I did quite a bit of baking the past few weeks feeding my family who were visiting us here in Umbria for their yearly vacation. Although we reserve our guesthouse for them during their stay so they (and we) have enough room to be comfortable, my three grandkids head over to our house bright and early every morning for breakfast. This usually entails scrambled eggs and toast to start made by their Nonno before the kids start looking around the kitchen for something sweet to finish off their first meal of the day. I was lucky enough to have a number of quick breads in my freezer that they gobbled up very quickly, but by the second week of their stay I had to get busy baking. My daughter and I made Ginger Cookies, Chocolate Zucchini Bread, Lemon Poppyseed Loaf, and these tasty Blood Orange Ricotta Cheese Muffins. These muffins were really moist, lightly flavored with blood oranges, had a delicate crumb, and a crisp topping of orange sugar for texture.

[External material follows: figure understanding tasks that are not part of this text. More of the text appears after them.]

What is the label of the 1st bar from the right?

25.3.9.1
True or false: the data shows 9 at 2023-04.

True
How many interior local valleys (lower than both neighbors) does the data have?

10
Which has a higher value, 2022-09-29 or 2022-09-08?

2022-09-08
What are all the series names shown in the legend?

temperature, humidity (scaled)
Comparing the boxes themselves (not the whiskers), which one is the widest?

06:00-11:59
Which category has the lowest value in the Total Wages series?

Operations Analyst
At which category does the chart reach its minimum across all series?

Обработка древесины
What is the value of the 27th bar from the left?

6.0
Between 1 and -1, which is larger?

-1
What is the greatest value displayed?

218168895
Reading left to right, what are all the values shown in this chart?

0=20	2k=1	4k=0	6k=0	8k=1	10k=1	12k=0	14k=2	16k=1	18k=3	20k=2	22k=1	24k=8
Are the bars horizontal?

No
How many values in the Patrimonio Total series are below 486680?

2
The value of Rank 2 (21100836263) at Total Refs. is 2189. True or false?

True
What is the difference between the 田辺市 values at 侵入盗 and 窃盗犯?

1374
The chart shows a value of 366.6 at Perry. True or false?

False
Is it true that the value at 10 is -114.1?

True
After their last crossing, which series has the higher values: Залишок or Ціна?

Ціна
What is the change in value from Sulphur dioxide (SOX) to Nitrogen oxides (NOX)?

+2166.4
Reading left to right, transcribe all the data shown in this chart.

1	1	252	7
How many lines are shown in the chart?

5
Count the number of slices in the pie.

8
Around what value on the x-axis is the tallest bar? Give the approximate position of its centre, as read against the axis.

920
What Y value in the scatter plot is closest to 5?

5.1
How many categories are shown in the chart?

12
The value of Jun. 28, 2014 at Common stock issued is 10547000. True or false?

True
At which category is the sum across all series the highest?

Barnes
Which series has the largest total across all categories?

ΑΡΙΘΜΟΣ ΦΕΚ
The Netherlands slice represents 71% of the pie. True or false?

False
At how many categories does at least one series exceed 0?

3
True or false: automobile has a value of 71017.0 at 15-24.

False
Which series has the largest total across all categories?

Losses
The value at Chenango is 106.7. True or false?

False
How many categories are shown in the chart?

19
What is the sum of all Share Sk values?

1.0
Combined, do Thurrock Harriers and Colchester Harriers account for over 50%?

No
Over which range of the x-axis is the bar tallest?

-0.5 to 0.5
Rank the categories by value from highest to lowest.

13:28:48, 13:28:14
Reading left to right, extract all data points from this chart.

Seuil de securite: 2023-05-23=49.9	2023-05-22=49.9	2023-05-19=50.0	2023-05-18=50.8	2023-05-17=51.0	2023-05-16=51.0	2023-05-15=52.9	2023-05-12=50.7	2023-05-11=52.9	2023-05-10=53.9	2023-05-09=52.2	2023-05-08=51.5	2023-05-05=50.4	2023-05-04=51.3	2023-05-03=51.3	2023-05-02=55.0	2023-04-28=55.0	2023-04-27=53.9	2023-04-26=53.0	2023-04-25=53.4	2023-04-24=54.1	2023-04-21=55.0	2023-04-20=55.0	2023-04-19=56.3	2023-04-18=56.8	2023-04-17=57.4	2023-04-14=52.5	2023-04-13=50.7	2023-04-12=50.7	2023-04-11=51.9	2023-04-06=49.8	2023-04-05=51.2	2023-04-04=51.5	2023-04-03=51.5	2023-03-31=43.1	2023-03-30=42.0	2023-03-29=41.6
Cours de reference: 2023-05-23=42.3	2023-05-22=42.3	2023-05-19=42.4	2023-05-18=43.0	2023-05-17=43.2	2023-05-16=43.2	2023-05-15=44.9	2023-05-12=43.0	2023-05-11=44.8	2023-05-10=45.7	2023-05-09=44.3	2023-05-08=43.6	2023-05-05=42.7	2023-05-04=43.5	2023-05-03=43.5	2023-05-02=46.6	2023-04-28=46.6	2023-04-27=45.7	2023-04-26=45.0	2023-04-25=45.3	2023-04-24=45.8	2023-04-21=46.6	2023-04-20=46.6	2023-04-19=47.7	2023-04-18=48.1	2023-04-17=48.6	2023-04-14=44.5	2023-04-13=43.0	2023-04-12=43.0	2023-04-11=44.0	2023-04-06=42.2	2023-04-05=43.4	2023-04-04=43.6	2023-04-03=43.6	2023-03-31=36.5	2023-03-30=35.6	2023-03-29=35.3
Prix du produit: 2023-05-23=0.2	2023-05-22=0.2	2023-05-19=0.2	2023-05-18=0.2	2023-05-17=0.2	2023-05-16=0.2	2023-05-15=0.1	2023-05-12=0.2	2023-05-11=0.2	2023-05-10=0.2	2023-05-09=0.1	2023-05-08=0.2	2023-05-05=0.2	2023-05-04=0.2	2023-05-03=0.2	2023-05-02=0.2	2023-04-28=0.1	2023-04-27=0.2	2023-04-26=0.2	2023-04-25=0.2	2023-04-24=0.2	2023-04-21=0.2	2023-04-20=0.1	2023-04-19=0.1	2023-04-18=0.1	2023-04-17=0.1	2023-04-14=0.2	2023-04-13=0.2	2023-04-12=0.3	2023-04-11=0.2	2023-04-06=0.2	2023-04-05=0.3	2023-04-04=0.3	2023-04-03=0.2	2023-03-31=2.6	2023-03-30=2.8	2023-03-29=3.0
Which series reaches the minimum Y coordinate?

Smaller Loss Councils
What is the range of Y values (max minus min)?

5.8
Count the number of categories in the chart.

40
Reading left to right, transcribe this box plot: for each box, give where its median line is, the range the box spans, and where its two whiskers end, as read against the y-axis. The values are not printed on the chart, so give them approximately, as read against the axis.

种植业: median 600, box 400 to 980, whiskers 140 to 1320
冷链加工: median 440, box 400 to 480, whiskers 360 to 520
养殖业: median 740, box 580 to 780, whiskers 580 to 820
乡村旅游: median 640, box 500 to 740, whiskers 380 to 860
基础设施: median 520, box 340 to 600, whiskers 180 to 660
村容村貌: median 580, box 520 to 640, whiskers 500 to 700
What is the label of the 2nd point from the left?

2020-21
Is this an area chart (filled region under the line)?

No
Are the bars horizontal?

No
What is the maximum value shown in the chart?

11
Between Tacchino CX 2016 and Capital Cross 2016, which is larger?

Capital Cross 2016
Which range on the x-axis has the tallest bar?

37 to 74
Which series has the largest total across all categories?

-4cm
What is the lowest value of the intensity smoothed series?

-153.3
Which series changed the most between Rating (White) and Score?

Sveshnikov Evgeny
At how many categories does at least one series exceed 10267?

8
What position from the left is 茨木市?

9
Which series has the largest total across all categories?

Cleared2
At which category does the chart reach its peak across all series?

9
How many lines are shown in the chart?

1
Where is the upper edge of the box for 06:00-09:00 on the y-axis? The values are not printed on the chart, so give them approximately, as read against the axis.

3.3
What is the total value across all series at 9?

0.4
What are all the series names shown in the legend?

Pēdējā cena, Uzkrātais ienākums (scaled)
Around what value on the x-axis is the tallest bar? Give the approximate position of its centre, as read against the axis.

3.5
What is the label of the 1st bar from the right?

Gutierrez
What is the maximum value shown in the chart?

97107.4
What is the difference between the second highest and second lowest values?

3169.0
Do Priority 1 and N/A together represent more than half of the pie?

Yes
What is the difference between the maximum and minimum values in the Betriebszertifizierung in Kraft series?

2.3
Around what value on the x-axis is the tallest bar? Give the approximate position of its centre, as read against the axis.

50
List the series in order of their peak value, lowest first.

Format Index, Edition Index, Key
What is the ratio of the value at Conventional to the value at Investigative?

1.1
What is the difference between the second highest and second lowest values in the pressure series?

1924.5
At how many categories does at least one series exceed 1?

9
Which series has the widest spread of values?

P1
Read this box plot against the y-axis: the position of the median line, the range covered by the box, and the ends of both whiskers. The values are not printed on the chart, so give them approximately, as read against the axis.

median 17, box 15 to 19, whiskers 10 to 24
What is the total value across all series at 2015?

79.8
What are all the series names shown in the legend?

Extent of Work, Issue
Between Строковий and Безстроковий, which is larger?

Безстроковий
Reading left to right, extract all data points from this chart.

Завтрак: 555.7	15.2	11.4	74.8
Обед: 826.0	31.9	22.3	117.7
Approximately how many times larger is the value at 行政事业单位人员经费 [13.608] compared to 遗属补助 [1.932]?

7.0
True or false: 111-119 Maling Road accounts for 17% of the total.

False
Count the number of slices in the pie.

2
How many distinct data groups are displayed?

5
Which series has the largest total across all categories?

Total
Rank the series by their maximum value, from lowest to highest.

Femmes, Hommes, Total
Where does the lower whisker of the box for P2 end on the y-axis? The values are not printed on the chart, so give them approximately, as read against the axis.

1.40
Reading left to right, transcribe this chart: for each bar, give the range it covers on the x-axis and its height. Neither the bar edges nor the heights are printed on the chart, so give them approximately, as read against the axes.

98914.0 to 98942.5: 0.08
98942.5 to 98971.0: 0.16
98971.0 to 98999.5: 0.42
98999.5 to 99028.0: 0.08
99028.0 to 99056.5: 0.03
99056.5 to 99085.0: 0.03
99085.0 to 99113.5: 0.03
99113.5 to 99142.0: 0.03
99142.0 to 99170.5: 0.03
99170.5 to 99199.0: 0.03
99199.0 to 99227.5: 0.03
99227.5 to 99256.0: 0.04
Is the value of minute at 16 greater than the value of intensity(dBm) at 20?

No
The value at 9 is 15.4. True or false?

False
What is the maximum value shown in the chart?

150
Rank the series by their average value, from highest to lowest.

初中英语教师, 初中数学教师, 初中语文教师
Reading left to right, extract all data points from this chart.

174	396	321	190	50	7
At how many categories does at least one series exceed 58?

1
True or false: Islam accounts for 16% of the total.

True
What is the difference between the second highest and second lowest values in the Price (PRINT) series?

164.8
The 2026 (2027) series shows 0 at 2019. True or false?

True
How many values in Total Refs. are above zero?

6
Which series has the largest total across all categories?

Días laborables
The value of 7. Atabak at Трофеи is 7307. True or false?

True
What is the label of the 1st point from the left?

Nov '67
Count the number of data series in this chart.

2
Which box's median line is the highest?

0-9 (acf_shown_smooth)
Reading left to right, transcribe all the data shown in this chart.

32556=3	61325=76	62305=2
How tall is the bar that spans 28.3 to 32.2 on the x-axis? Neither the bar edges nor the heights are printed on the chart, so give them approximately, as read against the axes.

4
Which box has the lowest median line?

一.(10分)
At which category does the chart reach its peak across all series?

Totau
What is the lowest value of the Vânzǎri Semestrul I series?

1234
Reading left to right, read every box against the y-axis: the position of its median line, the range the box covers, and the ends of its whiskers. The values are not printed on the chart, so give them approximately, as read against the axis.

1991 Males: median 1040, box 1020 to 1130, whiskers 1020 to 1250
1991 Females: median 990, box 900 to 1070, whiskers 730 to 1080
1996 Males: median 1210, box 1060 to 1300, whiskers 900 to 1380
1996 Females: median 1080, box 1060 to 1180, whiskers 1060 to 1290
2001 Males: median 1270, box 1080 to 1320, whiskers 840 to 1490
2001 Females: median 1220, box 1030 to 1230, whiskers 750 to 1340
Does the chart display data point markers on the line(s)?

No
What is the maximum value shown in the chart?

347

I used white faro flour in these muffins to add some nutritional value, but if you cannot find it you can use all-purpose flour instead. Also helping to make these muffins healthier than most is the inclusion of ricotta cheese, minimal amount of sugar, and the only fat used (apart from the ricotta cheese) was a small amount of olive oil. I used a simple orange zest and sugar combo to top these muffins, but if you prefer you could certainly make a light glaze using powdered sugar and orange juice instead. Although we all loved the flavor of blood oranges in these muffins, if they are not in season where you live, regular oranges will work out just fine. I am lucky enough to have sheep’s milk ricotta available to me which I prefer in my recipes, but any good quality full fat ricotta cheese will do. I am sure these muffins will stay moist and delicious for 3 to 4 days, but the ones I made were gone in less than 24 hours and were thoroughly enjoyed!
Deborah Mele 2014
- 1 3/4 Cup White Farro Flour
- 1/2 Cup Sugar
- 2 1/2 Teaspoons Baking Powder
- 1/2 Teaspoon Salt
- 3/4 Cup Ricotta Cheese
- 2 Teaspoons Orange Zest
- 1/2 Cup Freshly Squeezed Blood Orange Juice
- 1/4 Cup Olive Oil
- 1 Large Egg
Orange Sugar Topping:
- 1/2 Cup Sugar
- 1 Teaspoon Orange Zest
- Preheat the oven to 375 degrees F. and line a 12 cup muffin tin with 10 muffin papers.
- In a large bowl, stir together the flour, sugar, baking powder, and salt.
- In another bowl, whisk together the ricotta, orange zest, orange juice, olive oil and the egg until blended.
- Pour the wet ingredients into the dry, and stir with a large spoon just until mixed. (Batter is quite thick)
- In a small bowl, rub together the sugar and orange zest for the topping, then sprinkle it over the tops of each of the muffins
- Spoon the batter into the prepared muffin cups, then bake for about 15 minutes, or until a cake tester inserted into the center comes out clean.
- Cool for 10 minutes, then remove from the pan and cool completely on a wire rack.